### What you need to do
Among the lines of the records, please find those that contain the word "pixels" and copy them.

### Records shown
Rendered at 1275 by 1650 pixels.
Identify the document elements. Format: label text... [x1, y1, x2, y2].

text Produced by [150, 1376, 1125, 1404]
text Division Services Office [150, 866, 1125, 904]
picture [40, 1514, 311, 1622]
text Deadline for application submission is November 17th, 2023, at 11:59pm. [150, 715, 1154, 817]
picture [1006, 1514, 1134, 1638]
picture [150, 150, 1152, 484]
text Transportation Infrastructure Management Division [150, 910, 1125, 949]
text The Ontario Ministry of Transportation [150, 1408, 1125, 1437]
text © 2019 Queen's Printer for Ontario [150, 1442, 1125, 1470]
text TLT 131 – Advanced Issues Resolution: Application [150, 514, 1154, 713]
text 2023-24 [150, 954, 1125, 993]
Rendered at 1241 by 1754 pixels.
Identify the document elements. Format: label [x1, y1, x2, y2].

* * *

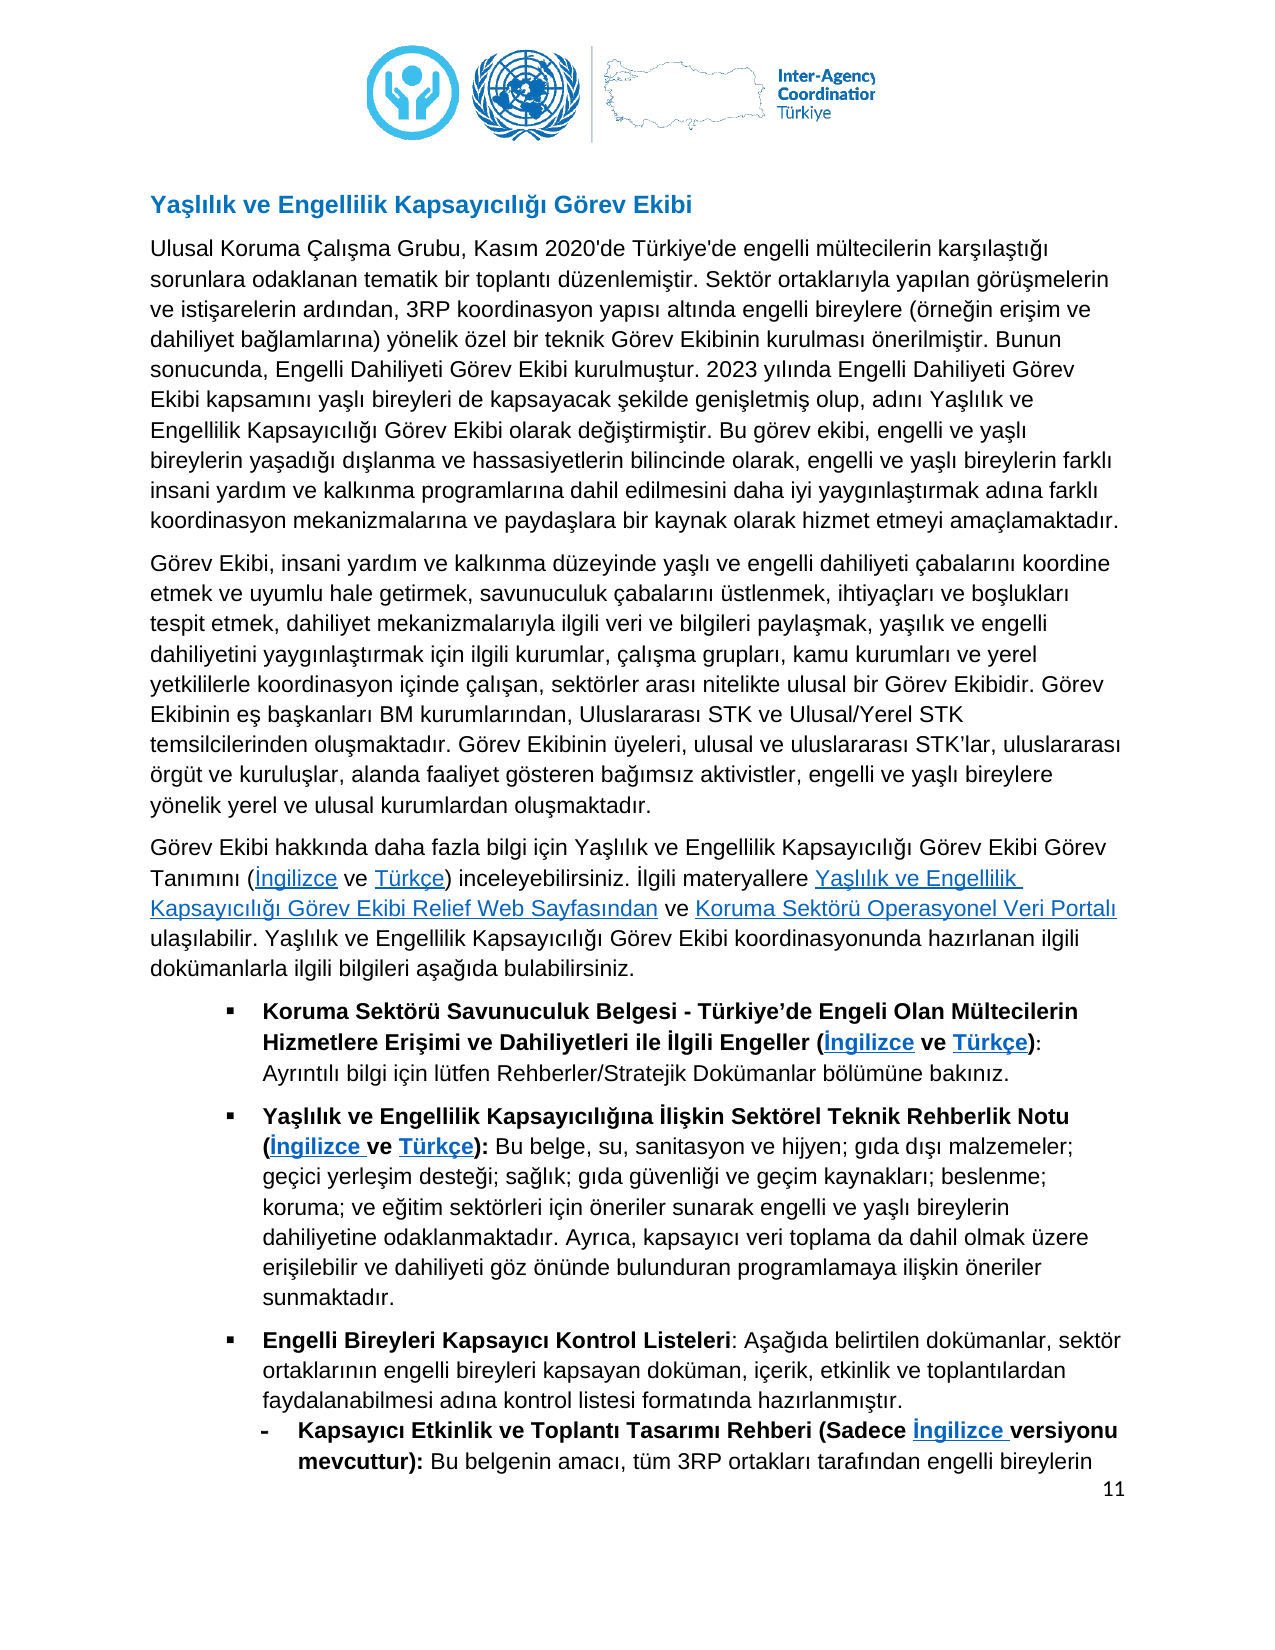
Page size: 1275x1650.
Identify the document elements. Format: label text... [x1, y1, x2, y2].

### Task solution
Rendered at 1275 by 1650 pixels.
Rendered at 1241 by 1754 pixels.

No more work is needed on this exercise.